M.B. : Avec la fibre, nous allons pouvoir assurer un débit symétrique et un débit de plusieurs dizaines de mégabits avec des prestations de haute qualité. L'adsl fournit un débit asymétrique au maximum de 28 Mbps. Et encore, pour profiter de ce débit, il faut être proche d'un DSLAM (répartiteur). La fibre permettra de développer les services : TVHD, échanges de fichiers vidéos, applications médicales à domicile... Le haut débit va accélérer les usages, comme ce fut le cas en passant du RTC à l'adsl. Mais, nous ne pouvons tout dévoiler de suite...
R&T : Pouvez-vous nous expliquer votre modèle économique ?

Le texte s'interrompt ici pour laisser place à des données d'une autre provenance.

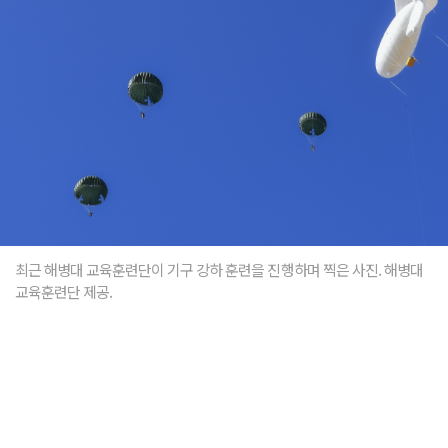
최근 해병대 교육훈련단이 기구 강하 훈련을 진행하며 찍은 사진. 해병대
교육훈련단 제공.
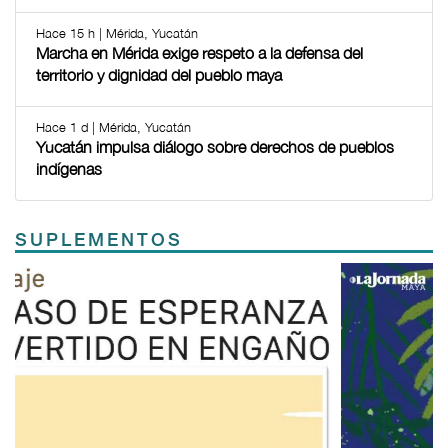
Hace 15 h | Mérida, Yucatán
Marcha en Mérida exige respeto a la defensa del
territorio y dignidad del pueblo maya
Hace 1 d | Mérida, Yucatán
Yucatán impulsa diálogo sobre derechos de pueblos
indígenas
SUPLEMENTOS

M.B. : Dans un premier temps, nous allons progressivement proposer de la fibre à un peu plus de 15% des 4 millions d'abonnés sur les zones cibles identifiées. Nous allons investir 1 milliards d'euros sur une technologie optique qui a une durée de vie de plusieurs dizaines d'années.

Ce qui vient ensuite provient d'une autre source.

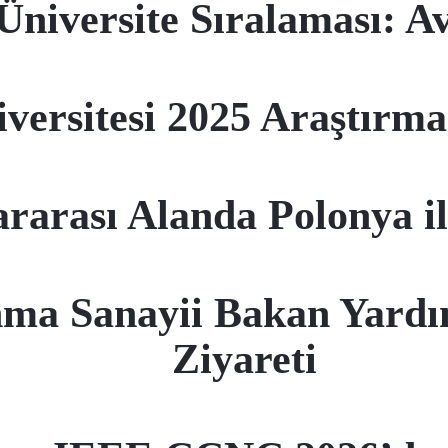
niversite Sıralaması: A
iversitesi 2025 Araştırm
rarası Alanda Polonya i
ma Sanayii Bakan Yardı
Ziyareti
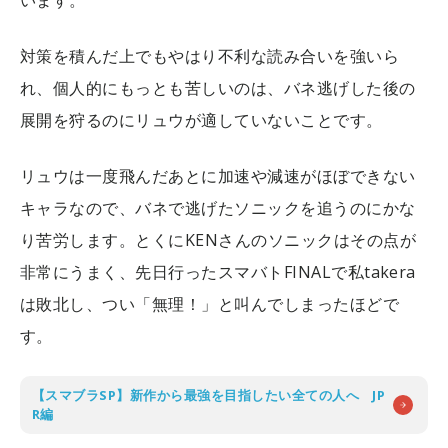
対策を積んだ上でもやはり不利な読み合いを強いら
れ、個人的にもっとも苦しいのは、バネ逃げした後の
展開を狩るのにリュウが適していないことです。
リュウは一度飛んだあとに加速や減速がほぼできない
キャラなので、バネで逃げたソニックを追うのにかな
り苦労します。とくにKENさんのソニックはその点が
非常にうまく、先日行ったスマバトFINALで私takera
は敗北し、つい「無理！」と叫んでしまったほどで
す。
【スマブラSP】新作から最強を目指したい全ての人へ JP
R編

Le coût moyen de raccordement d'un abonné (à l'intérieur de son domicile) s'élève à 1500 euros. Lorsque l'immeuble est déjà fibré, raccorder un abonné supplémentaire revient à 350 euros (installation et envoi de Freebox). Sur la base de ces chiffes, le retour sur investissement ou Cash Pay Back est de 6 ans. Mais si par exemple notre part de marché augmente de 15 à 20% sur notre population cible, le Cash Pay Back descendrait alors à 4 ans.
C'est sans parler des possibilités d'accroissement de l'ARPU qui amélioreraient d'autant notre modèle économique. Actuellement, l'ARPU augmente grâce à la téléphonie sortante payante, aux appels entrants, aux ring back tones, aux abonnements aux chaînes de télévision, au bouquet Canal Sat, à la Vidéo à la Demande... Mais nous étudions toutes sortes de services à valeur ajoutée autour de la Freebox. Pour finir, nous allons ouvrir le réseau de FTTH à d'autres opérateurs. Cette mutualisation, à un prix pertinent, nous permettra encore plus de rentabiliser notre déploiement.

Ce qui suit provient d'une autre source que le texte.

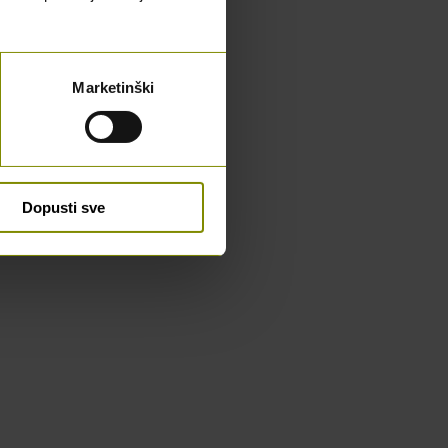
Marketinški
Dopusti sve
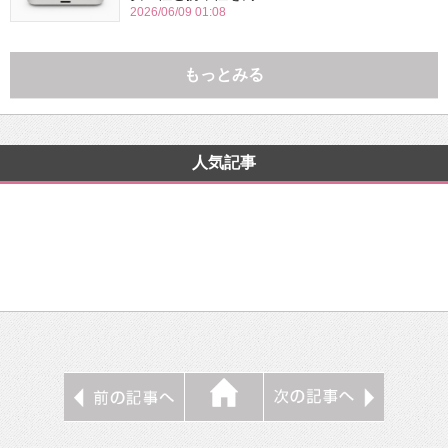
2026/06/09 01:08
もっとみる
人気記事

R&T : Comptez-vous acquérir d'autres réseaux optiques, comme celui de CitéFibre ?
M.B. : Le rachat de CitéFibre est une opportunité qui nous fait gagner d'un coup 3 000 km de réseau, 4 000 prises et environ 500 abonnés. C'est le seul acteur que nous puissions acquérir. Les autres (ndlr : Erenis) ont déployé un réseau qui techniquement diffère du réseau tout optique que nous souhaitons mettre en place.
R&T : Fort de ce réseau fibre, comptez vous approcher le marché entreprise ?
M.B. : Bon nombre d'entreprises et de professionnels utilisent nos Freebox. Ils utilisent aux mieux les possibilités de l'adsl. Cependant, c'est un marché que nous n'adressons pas.
C'est en effet une cible extrêmement difficile. Nous ne souhaitons pas nous disperser. Nous sommes un groupe profitable et nous entendons le rester.
R&T : Un mot sur la convergence fixe-mobile, qu'en pensez-vous ?
M.B. : Nous sommes pragmatiques. La technologie n'a de sens que si elle apporte quelque chose au consommateur. La facture unique c'est bien, mais ce n'est pas révolutionnaire. Pour que les offres de convergence fixe-mobile fonctionnent, il faut que l'avantage tarifaire soit indéniable. Les prix sont déjà bas sur le fixe, il faut donc que la baisse soit très forte sur le mobile. Et ce n'est pas du tout le cas actuellement... C'est pourquoi, nous avons choisi de lancer une offre avec des terminaux mixtes. Le consommateur garde son opérateur mobile et conserve ainsi sa liberté de choix. Chez lui, il peut téléphoner avec son mobile à travers la Freebox HD et ainsi bénéficier de nos tarifs téléphoniques avantageux.
R&T : Alors, pas de volonté de devenir MVNO ?
M.B. : Aujourd'hui les conditions réglementaires et tarifaires ne sont pas réunies. Nous ne voyons pas l'intérêt de devenir MVNO parce que nous nous ne percevons pas l'avantage que nous pourrions proposer au consommateur.